RF: We made the decision early on that we needed to do this as a for-profit company. We are very much a mission-oriented company and our mission is to transform health care. Having watched a lot of non-profits try to do this, we thought that in order to be successful we have to get to scale and that requires some capital. In a non-profit company, it’s impossible to raise capital. So we had to find investors who understood that there wasn’t a conflict between the mission and making money. Our goal is not to maximize profit. Our goal is to maximize human impact. We also need a time horizon that is long enough. At the individual patient-level, it takes a few years to see a return. At each practice, it takes several years to see a return.

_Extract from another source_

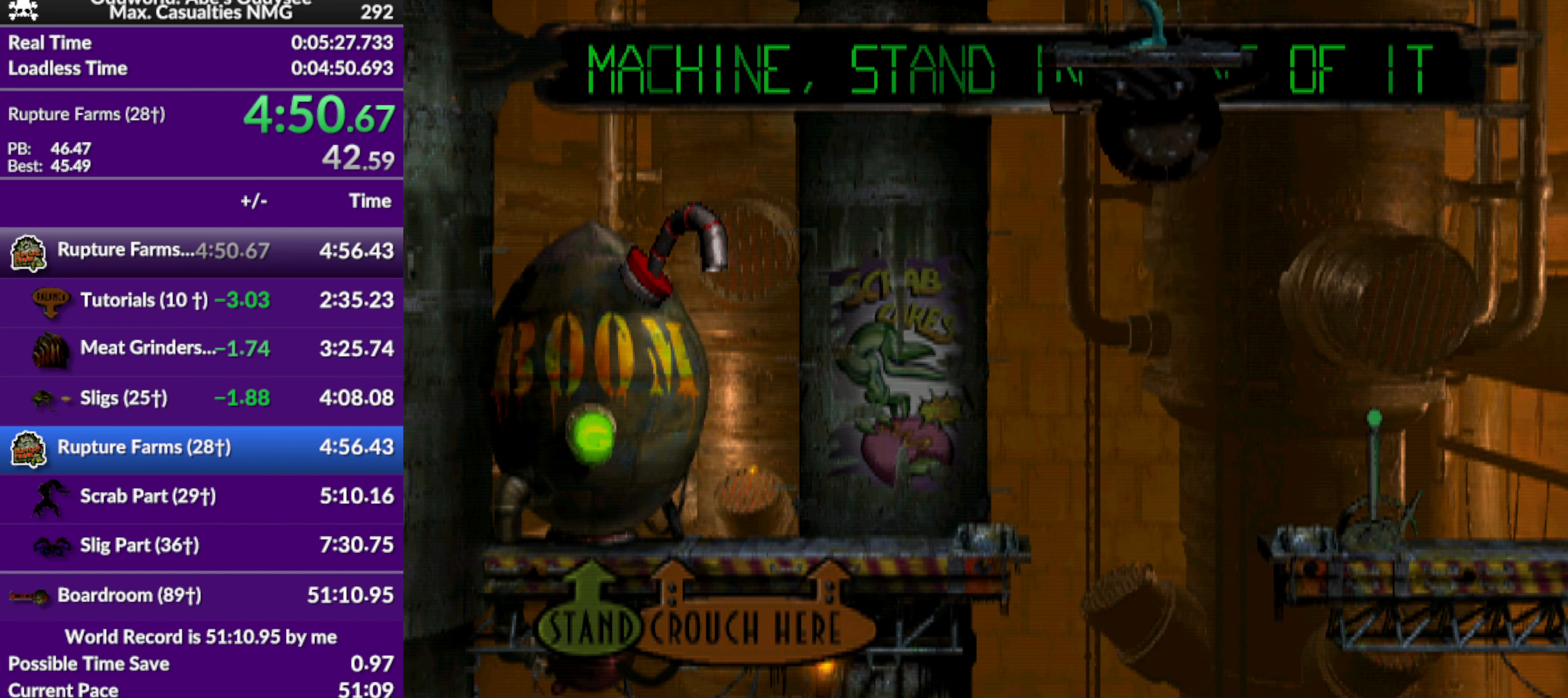
{"buttons": [], "left_stick": "center", "events": []}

LF: So how much money has Iora been able to raise?

RF: We have attracted something like $240 million dollars over the past eight years.

LF: How has that process worked?

RF: We started out thinking that this might be a 10-year journey or maybe even longer. Iora is seven and half years old now. We are on track, but the key is to find the right investors. Our biggest investor is a group called Temasek, which is a fund from Singapore. They feel like one of the biggest problems the world faces, not just the U.S., is the aging population and there are no good health care models out there to address that. What’s great about them is that they have a 50-year time horizon. They see it as investing in our grandchildren’s future. One of the biggest problems in U.S. health care is that we’re so short-term focused. Health care doesn’t have a quarterly or annual time horizon.

LF: Where would you like to be ten years from now?

RF: For the last three years we’ve been doubling in size every year. We think we can maintain that path.